[Opening Data provided section]

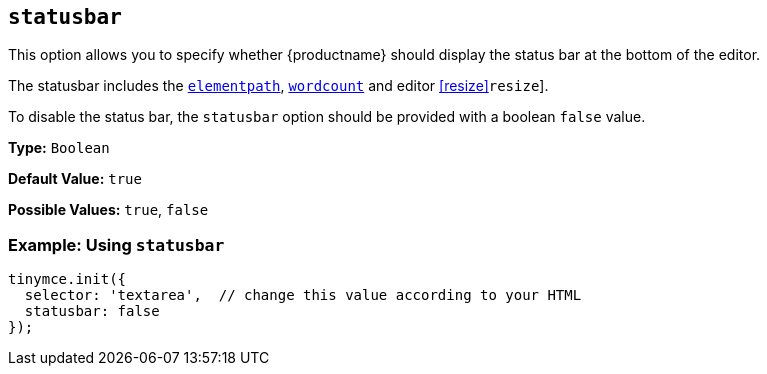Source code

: == `statusbar`

This option allows you to specify whether {productname} should display the status bar at the bottom of the editor.

The statusbar includes the xref:elementpath[`elementpath`], xref:plugins/opensource/wordcount/[`wordcount`] and editor xref:resize[]`resize`].

To disable the status bar, the `statusbar` option should be provided with a boolean `false` value.

*Type:* `Boolean`

*Default Value:* `true`

*Possible Values:* `true`, `false`

=== Example: Using `statusbar`

[source, js]
----
tinymce.init({
  selector: 'textarea',  // change this value according to your HTML
  statusbar: false
});
----
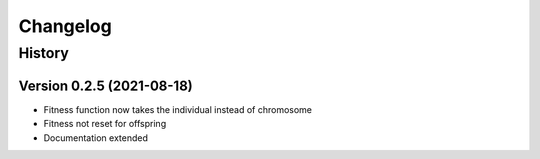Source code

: .. Natural Selection documentation master file, created by
   sphinx-quickstart on Tue Sep 22 22:57:54 2020.
   You can adapt this file completely to your liking, but it should at least
   contain the root `toctree` directive.

.. _changelog-page:

Changelog
**************************

History
==========================

Version 0.2.5 (2021-08-18)
--------------------------

* Fitness function now takes the individual instead of chromosome
* Fitness not reset for offspring
* Documentation extended
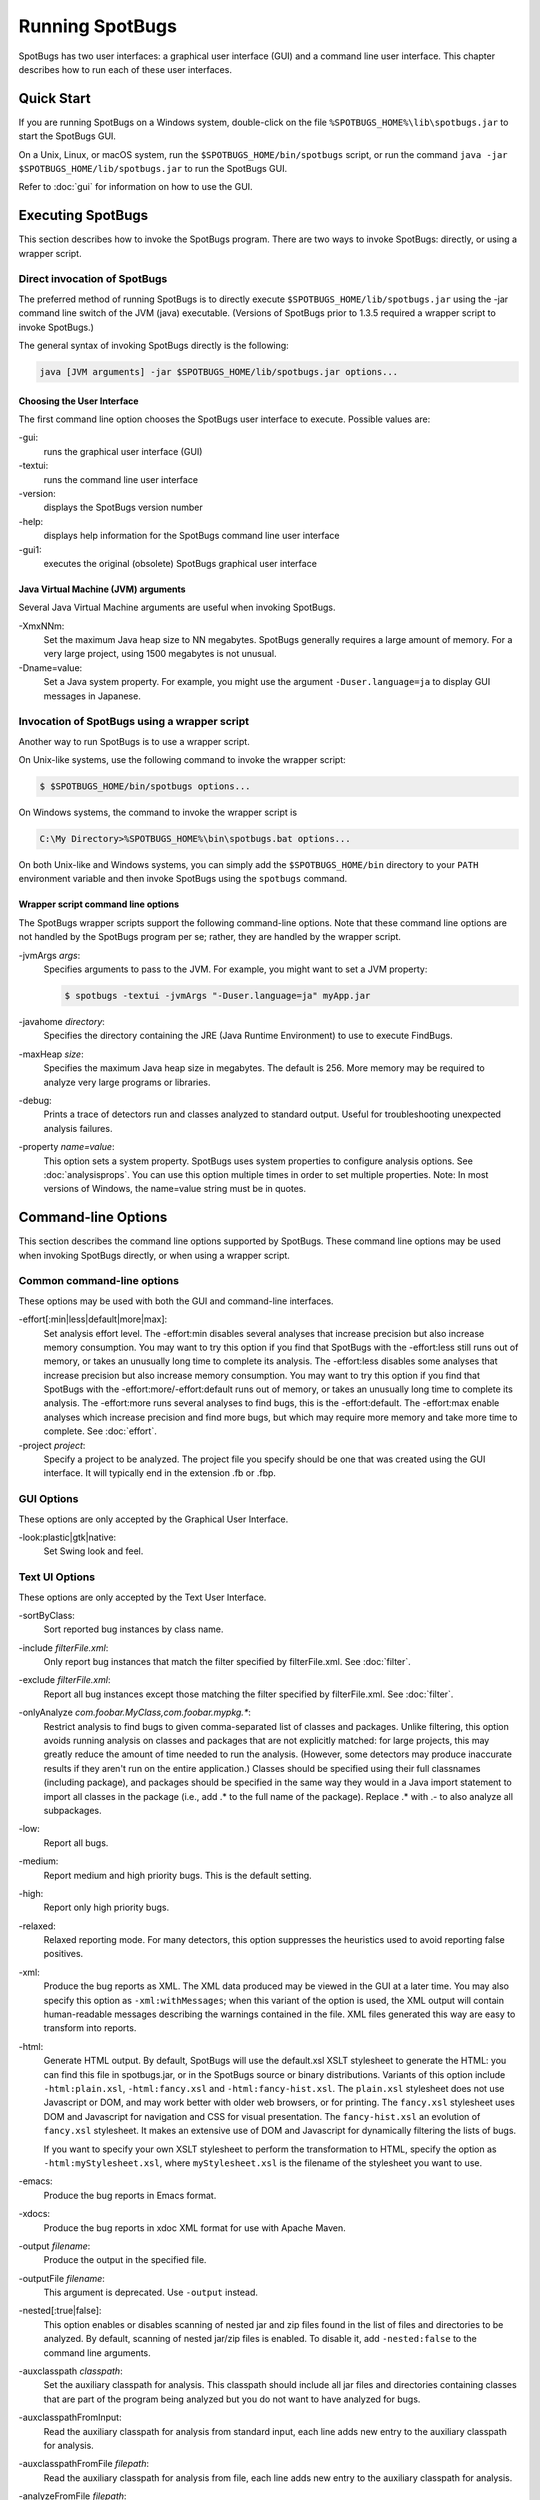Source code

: Running SpotBugs
================

SpotBugs has two user interfaces: a graphical user interface (GUI) and a command line user interface.
This chapter describes how to run each of these user interfaces.

Quick Start
-----------

If you are running SpotBugs on a Windows system, double-click on the file ``%SPOTBUGS_HOME%\lib\spotbugs.jar`` to start the SpotBugs GUI.

On a Unix, Linux, or macOS system, run the ``$SPOTBUGS_HOME/bin/spotbugs`` script, or run the command ``java -jar $SPOTBUGS_HOME/lib/spotbugs.jar`` to run the SpotBugs GUI.

Refer to :doc:`gui` for information on how to use the GUI.

Executing SpotBugs
------------------

This section describes how to invoke the SpotBugs program.
There are two ways to invoke SpotBugs: directly, or using a wrapper script.

Direct invocation of SpotBugs
^^^^^^^^^^^^^^^^^^^^^^^^^^^^^

The preferred method of running SpotBugs is to directly execute ``$SPOTBUGS_HOME/lib/spotbugs.jar`` using the -jar command line switch of the JVM (java) executable.
(Versions of SpotBugs prior to 1.3.5 required a wrapper script to invoke SpotBugs.)

The general syntax of invoking SpotBugs directly is the following:

.. code:: sh

    java [JVM arguments] -jar $SPOTBUGS_HOME/lib/spotbugs.jar options...

Choosing the User Interface
***************************

The first command line option chooses the SpotBugs user interface to execute. Possible values are:

-gui:
  runs the graphical user interface (GUI)

-textui:
  runs the command line user interface

-version:
  displays the SpotBugs version number

-help:
  displays help information for the SpotBugs command line user interface

-gui1:
  executes the original (obsolete) SpotBugs graphical user interface

Java Virtual Machine (JVM) arguments
************************************

Several Java Virtual Machine arguments are useful when invoking SpotBugs.

-XmxNNm:
  Set the maximum Java heap size to NN megabytes.
  SpotBugs generally requires a large amount of memory.
  For a very large project, using 1500 megabytes is not unusual.

-Dname=value:
  Set a Java system property.
  For example, you might use the argument ``-Duser.language=ja`` to display GUI messages in Japanese.

Invocation of SpotBugs using a wrapper script
^^^^^^^^^^^^^^^^^^^^^^^^^^^^^^^^^^^^^^^^^^^^^

Another way to run SpotBugs is to use a wrapper script.

On Unix-like systems, use the following command to invoke the wrapper script:

.. code:: sh

    $ $SPOTBUGS_HOME/bin/spotbugs options...

On Windows systems, the command to invoke the wrapper script is

.. code:: sh

    C:\My Directory>%SPOTBUGS_HOME%\bin\spotbugs.bat options...

On both Unix-like and Windows systems, you can simply add the ``$SPOTBUGS_HOME/bin`` directory to your ``PATH`` environment variable and then invoke SpotBugs using the ``spotbugs`` command.

Wrapper script command line options
***********************************

The SpotBugs wrapper scripts support the following command-line options.
Note that these command line options are not handled by the SpotBugs program per se; rather, they are handled by the wrapper script.

-jvmArgs *args*:
  Specifies arguments to pass to the JVM. For example, you might want to set a JVM property:

  .. code:: sh

      $ spotbugs -textui -jvmArgs "-Duser.language=ja" myApp.jar

-javahome *directory*:
  Specifies the directory containing the JRE (Java Runtime Environment) to use to execute FindBugs.

-maxHeap *size*:
  Specifies the maximum Java heap size in megabytes. The default is 256.
  More memory may be required to analyze very large programs or libraries.

-debug:
  Prints a trace of detectors run and classes analyzed to standard output.
  Useful for troubleshooting unexpected analysis failures.

-property *name=value*:
  This option sets a system property.
  SpotBugs uses system properties to configure analysis options.
  See :doc:`analysisprops`.
  You can use this option multiple times in order to set multiple properties.
  Note: In most versions of Windows, the name=value string must be in quotes.

Command-line Options
--------------------

This section describes the command line options supported by SpotBugs.
These command line options may be used when invoking SpotBugs directly, or when using a wrapper script.

Common command-line options
^^^^^^^^^^^^^^^^^^^^^^^^^^^

These options may be used with both the GUI and command-line interfaces.

-effort[:min|less|default|more|max]:
  Set analysis effort level. 
  The -effort:min disables several analyses that increase precision but also increase memory consumption. You may want to try this option if you find that SpotBugs with the -effort:less still runs out of memory, or takes an unusually long time to complete its analysis.
  The -effort:less disables some analyses that increase precision but also increase memory consumption. You may want to try this option if you find that SpotBugs with the -effort:more/-effort:default runs out of memory, or takes an unusually long time to complete its analysis.
  The -effort:more runs several analyses to find bugs, this is the -effort:default.
  The -effort:max enable analyses which increase precision and find more bugs, but which may require more memory and take more time to complete.
  See :doc:`effort`.

-project *project*:
  Specify a project to be analyzed. The project file you specify should be one that was created using the GUI interface.
  It will typically end in the extension .fb or .fbp.

GUI Options
^^^^^^^^^^^

These options are only accepted by the Graphical User Interface.

-look:plastic|gtk|native:
  Set Swing look and feel.

Text UI Options
^^^^^^^^^^^^^^^

These options are only accepted by the Text User Interface.

-sortByClass:
  Sort reported bug instances by class name.

-include *filterFile.xml*:
  Only report bug instances that match the filter specified by filterFile.xml.
  See :doc:`filter`.

-exclude *filterFile.xml*:
  Report all bug instances except those matching the filter specified by filterFile.xml.
  See :doc:`filter`.

-onlyAnalyze *com.foobar.MyClass,com.foobar.mypkg.**:
  Restrict analysis to find bugs to given comma-separated list of classes and packages.
  Unlike filtering, this option avoids running analysis on classes and packages that are not explicitly matched: for large projects, this may greatly reduce the amount of time needed to run the analysis.
  (However, some detectors may produce inaccurate results if they aren't run on the entire application.)
  Classes should be specified using their full classnames (including package), and packages should be specified in the same way they would in a Java import statement to import all classes in the package (i.e., add .* to the full name of the package).
  Replace .* with .- to also analyze all subpackages.

-low:
  Report all bugs.

-medium:
  Report medium and high priority bugs. This is the default setting.

-high:
  Report only high priority bugs.

-relaxed:
  Relaxed reporting mode.
  For many detectors, this option suppresses the heuristics used to avoid reporting false positives.

-xml:
  Produce the bug reports as XML.
  The XML data produced may be viewed in the GUI at a later time.
  You may also specify this option as ``-xml:withMessages``; when this variant of the option is used, the XML output will contain human-readable messages describing the warnings contained in the file.
  XML files generated this way are easy to transform into reports.

-html:
  Generate HTML output. By default, SpotBugs will use the default.xsl XSLT stylesheet to generate the HTML: you can find this file in spotbugs.jar, or in the SpotBugs source or binary distributions.
  Variants of this option include ``-html:plain.xsl``, ``-html:fancy.xsl`` and ``-html:fancy-hist.xsl``.
  The ``plain.xsl`` stylesheet does not use Javascript or DOM, and may work better with older web browsers, or for printing.
  The ``fancy.xsl`` stylesheet uses DOM and Javascript for navigation and CSS for visual presentation.
  The ``fancy-hist.xsl`` an evolution of ``fancy.xsl`` stylesheet. It makes an extensive use of DOM and Javascript for dynamically filtering the lists of bugs.

  If you want to specify your own XSLT stylesheet to perform the transformation to HTML, specify the option as ``-html:myStylesheet.xsl``, where ``myStylesheet.xsl`` is the filename of the stylesheet you want to use.

-emacs:
  Produce the bug reports in Emacs format.

-xdocs:
  Produce the bug reports in xdoc XML format for use with Apache Maven.

-output *filename*:
  Produce the output in the specified file.

-outputFile *filename*:
  This argument is deprecated. Use ``-output`` instead.

-nested[:true|false]:
  This option enables or disables scanning of nested jar and zip files found in the list of files and directories to be analyzed.
  By default, scanning of nested jar/zip files is enabled. To disable it, add ``-nested:false`` to the command line arguments.

-auxclasspath *classpath*:
  Set the auxiliary classpath for analysis.
  This classpath should include all jar files and directories containing classes that are part of the program being analyzed but you do not want to have analyzed for bugs.

-auxclasspathFromInput:
  Read the auxiliary classpath for analysis from standard input, each line adds new entry to the auxiliary classpath for analysis.

-auxclasspathFromFile *filepath*:
  Read the auxiliary classpath for analysis from file, each line adds new entry to the auxiliary classpath for analysis.

-analyzeFromFile *filepath*:
  Read the files to analyze from file, each line adds new entry to the classpath for analysis.

-userPrefs *edu.umd.cs.findbugs.core.prefs*:
  Set the path of the user preferences file to use, which might override some of the options above.
  Specifying userPrefs as first argument would mean some later options will override them, as last argument would mean they will override some previous options).
  This rationale behind this option is to reuse SpotBugs Eclipse project settings for command line execution.

-showPlugins:
  Show list of available detector plugins.
  
-pluginList <jar1[;jar2...]>:
  Specify list of plugin Jar files to load.
  
-home <home directory>:
  Specify SpotBugs home directory.
    
-adjustExperimental:
  Lower priority of experimental Bug Patterns.
  
-workHard:
  Ensure analysis effort is at least 'default'.

-conserveSpace:
  Same as -effort:min (for backward compatibility).

Output options
^^^^^^^^^^^^^^
-timestampNow:
  Set timestamp of results to be current time.

-quiet:
  Suppress error messages.

-longBugCodes:
  Report long bug codes.

-progress:
  Display progress in terminal window.

-release <release name>:
  Set the release name of the analyzed application.

-maxRank <rank>:
  Only report issues with a bug rank at least as scary as that provided.

-dontCombineWarnings:
  Don't combine warnings that differ only in line number.

-train[:outputDir]:
  Save training data (experimental); output dir defaults to '.'.

-useTraining[:inputDir]:
  Use training data (experimental); input dir defaults to '.'.

-redoAnalysis <filename>:
  Redo analysis using configureation from previous analysis.

-sourceInfo <filename>:
  Specify source info file (line numbers for fields/classes).

-projectName <project name>:
  Descriptive name of project.

-reanalyze <filename>:
  Redo analysis in provided file.
  
Output filtering options
^^^^^^^^^^^^^^^^^^^^^^^^
-bugCategories <cat1[,cat2...]>:
  Only report bugs in given categories.

-excludeBugs <baseline bugs>:
  Exclude bugs that are also reported in the baseline xml output.

-applySuppression:
  Exclude any bugs that match suppression filter loaded from fbp file.

Detector (visitor) configuration options
^^^^^^^^^^^^^^^^^^^^^^^^^^^^^^^^^^^^^^^^
-visitors <v1[,v2...]>:
  Run only named visitors.

-omitVisitors <v1[,v2...]>:
  Omit named visitors.

-chooseVisitors <+v1,-v2,...>:
  Selectively enable/disable detectors.

-choosePlugins <+p1,-p2,...>:
  Selectively enable/disable plugins.

-adjustPriority <v1=(raise|lower)[,...]>:
  Raise/lower priority of warnings for given visitor(s)

Project configuration options
^^^^^^^^^^^^^^^^^^^^^^^^^^^^^
-sourcepath <source path>:
  Set source path for analyzed classes.

-exitcode:
  Set exit code of process.

-noClassOk:
  Output empty warning file if no classes are specified.

-xargs:
  Get list of classfiles/jarfiles from standard input rather than command line.

-bugReporters <name,name2,-name3>:
  Bug reporter decorators to explicitly enable/disable.

-printConfiguration:
  Print configuration and exit, without running analysis.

[Closing Data provided section]

Task to carry out: Look through the data above. Find each line with the string "uses" and copy it.

Output:
  SpotBugs uses system properties to configure analysis options.
  The ``fancy.xsl`` stylesheet uses DOM and Javascript for navigation and CSS for visual presentation.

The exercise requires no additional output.